We are using the same definition as in llama3 code https://github.com/meta-llama/llama3/blob/main/llama/model.py#L65 Would you provide more details on how you verified the loaded weights to be wrong / correct?
After the conversion, I verified that all loaded weights match against HF transformers layer by layer. I also verified the input/output matches against HF transformers layer by layer (the only difference is in RoPE) and I manually checked that inference outputs match as well. Here's a snippet to compare attention layers after setting up and loading weights for both models:
# Compare attention layers
input_tensor = torch.randn(cfg.batch_size, cfg.seq_len, model_config.dim)
freqs_cis = model.freqs_cis[0:cfg.seq_len]
for i, (layer, hf_layer) in enumerate(zip(model.layers, hf_model.model.layers)):
attention_output = layer.attention(layer.attention_norm(input_tensor), freqs_cis)
hf_attention_output, _, _ = hf_layer.self_attn(
hf_layer.input_layernorm(input_tensor),
position_ids=torch.arange(cfg.seq_len, dtype=torch.long).unsqueeze(0).expand(cfg.batch_size, -1)
)
assert torch.allclose(attention_output, hf_attention_output, atol=1e-5), f"Attention layer {i} outputs do not match"
@rlrs It seems HF's llama implementation is different from the official llama's. We'll need to understand why that's the case.
HF: https://github.com/huggingface/transformers/blob/main/src/transformers/models/llama/modeling_llama.py#L184 meta-llama: https://github.com/meta-llama/llama3/blob/main/llama/model.py#L65
asked here: https://github.com/huggingface/transformers/issues/30872
Thanks for asking over there. I didn't try to download the weights from anywhere other than HF, but I would be a bit surprised if there's some simple transformation you can do to the weights to change the rope implementation? Anyways let's await some information from their side.

> [Supplied material]
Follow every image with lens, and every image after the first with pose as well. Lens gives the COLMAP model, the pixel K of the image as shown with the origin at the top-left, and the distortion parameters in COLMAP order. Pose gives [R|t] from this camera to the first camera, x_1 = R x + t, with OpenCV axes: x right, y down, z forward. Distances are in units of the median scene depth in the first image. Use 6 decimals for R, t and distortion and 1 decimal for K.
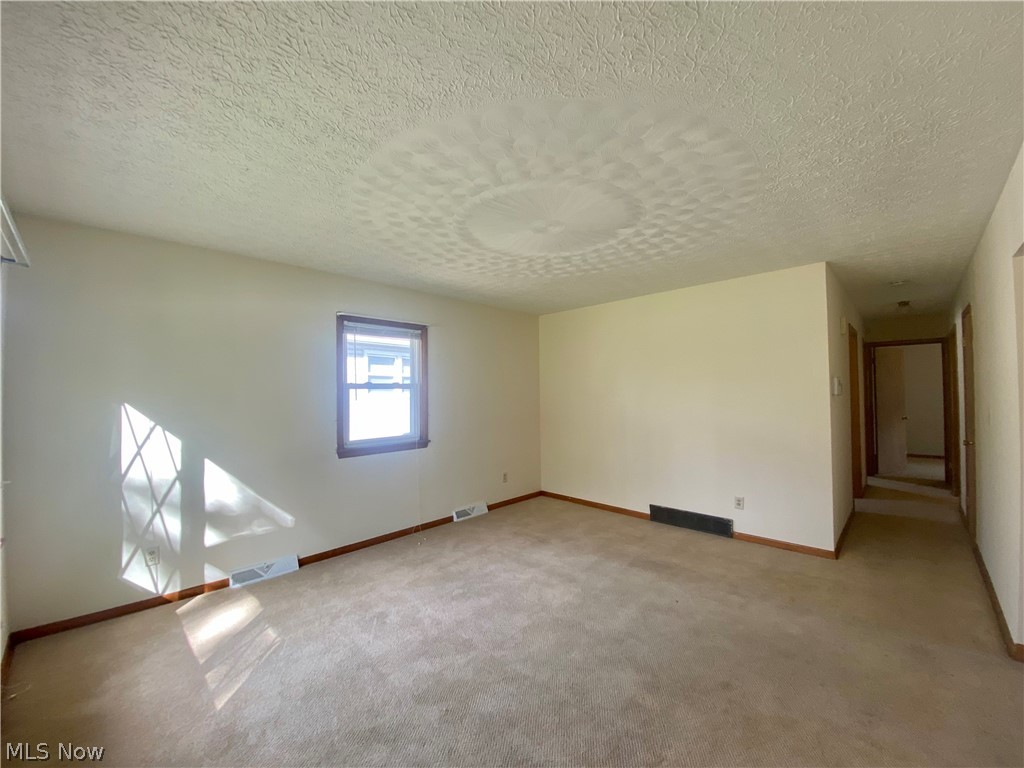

> [Problem set]
1. Please copy the stretch of the forum thread on RoPE in converted Llama weights from "After the conversion, I" through "torch.randn(cfg.batch_size, cfg.seq_len, model_config.dim)", word for word.
2. Carry on the forum thread on RoPE in converted Llama weights from the point where it ends.

> [Results by task]
1.
After the conversion, I verified that all loaded weights match against HF transformers layer by layer. I also verified the input/output matches against HF transformers layer by layer (the only difference is in RoPE) and I manually checked that inference outputs match as well. Here's a snippet to compare attention layers after setting up and loading weights for both models:
# Compare attention layers
input_tensor = torch.randn(cfg.batch_size, cfg.seq_len, model_config.dim)

2.
As discussed in the HF issue, there is indeed a permutation of the weights that causes the two implementations to be equivalent. I don't believe anything needs to be done in the torchtitan repo, and if you agree, feel free to close this issue.
@rlrs
This also seems to mean that loading weights from https://huggingface.co/meta-llama/Meta-Llama-3-8B does not work.
If I understand correctly, there are two ways you can download weights from HF. The first way is from the original
folder which gives the same weights as downloaded from meta llama website; the second way is through HF api transformers.pipeline
which probably does the conversion.
I think torchtitan at least should have code & tutorial to load the original weights. For the second, HF should support the conversion from HF transformer to llama weights.